4. Compromise the message of the gospel in the face of opponents of Christianity to try and win them over.  They often 'jump on bandwagons', following current belief systems, mixing them with scripture as they see fit.
5. Mix the Bible with tradition or false spirituality or intellectualism.
6. On occasion, add extra traditions and teachings to scripture.
7. Seek unity with other groups within other forms of Christianity and sometimes other religions on a 'lowest common denominator' basis.

Thursday, 1 January 2015

On Labels

“Don't swear!”, a friend once said when I used the term 'evangelical'.  It was the 1980s.  He was very much on the charismatic wing of the church and it was fashionable at that time for some to dismiss the churches evangelical heritage as irrelevant.  I don't follow the soap opera of which Christian leader has said what to whom very closely, but I suspect that the boot is now on the other foot.  To call yourself 'Charismatic' in some circles it to put your head well above the parapet.

I am not keen, however, to abandon a label just because there has been a serious attempt to discredit it.  In fact, insults can be a badge of honour.  The terms 'Christian', 'Methodist', 'Puritan' were coined as terms of abuse.  Spurs supporters have confused the authorities by defiantly calling themselves 'Yids'.  My daughter was asking some time ago for a t-shirt labelled 'Geek'.

Blessed are you when...

The next phase of my blog explains to some degree where I am doctrinally, or to be more exact, my ecclesiology – my view as to how church should be.  It is not to say I won't ever change my mind, but I have firm convictions which are are carefully thought out.

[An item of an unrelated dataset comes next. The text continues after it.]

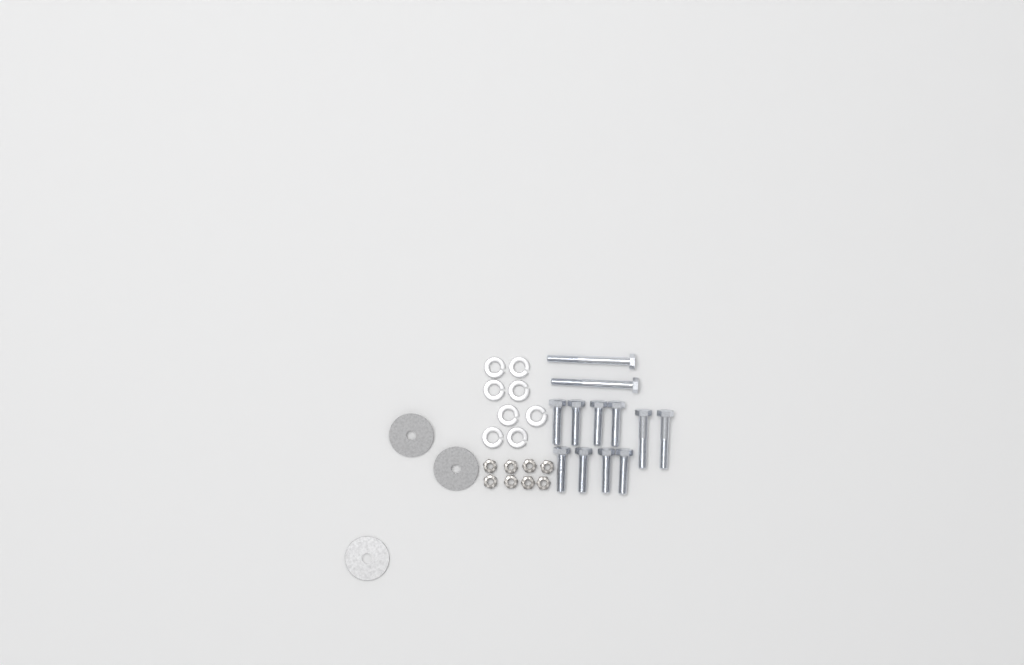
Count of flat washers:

I think that in the UK, terms are less nuanced than they are in the US where, for example, 'Reformed', 'Evangelical' and 'Fundamentalist' are separate terms with their own well defined adherents.  I'm not as sophisticated as that.  Apart from fundamentalist or 'fundy', which has been almost completely discredited over here, I could be happily defined as Reformed or Evangelical.

So the best thing, I think, is to use a term and then define it with my own personal interpretation.

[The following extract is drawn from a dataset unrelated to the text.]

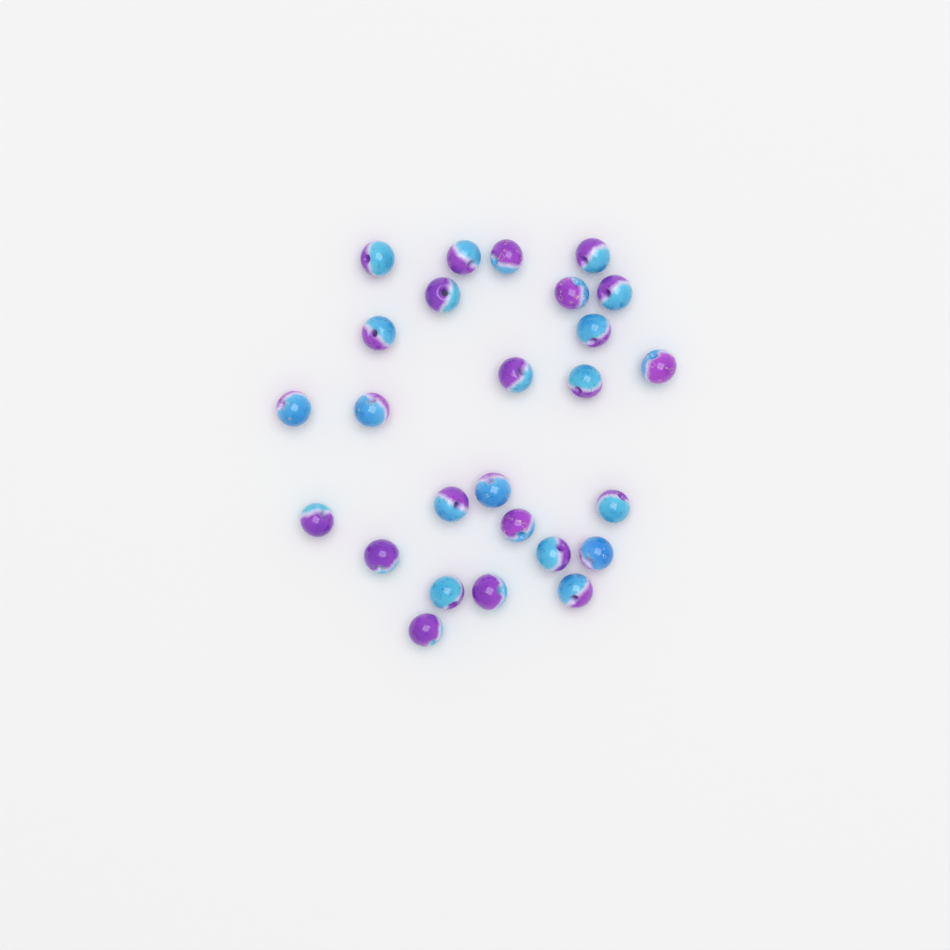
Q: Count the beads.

So, very simply, I am going to go through four terms which represent 'where I am', and what foundations a church should be built upon.  Some of my views are 'mainstream' and others are 'radical'.  The church I have a vision for would be pretty unique in the North of England.  Possibly unique in the UK.  Maybe unique in Western Europe.  But I will be bold enough to say that in order for the church to thrive in the 21st century, we need churches like this!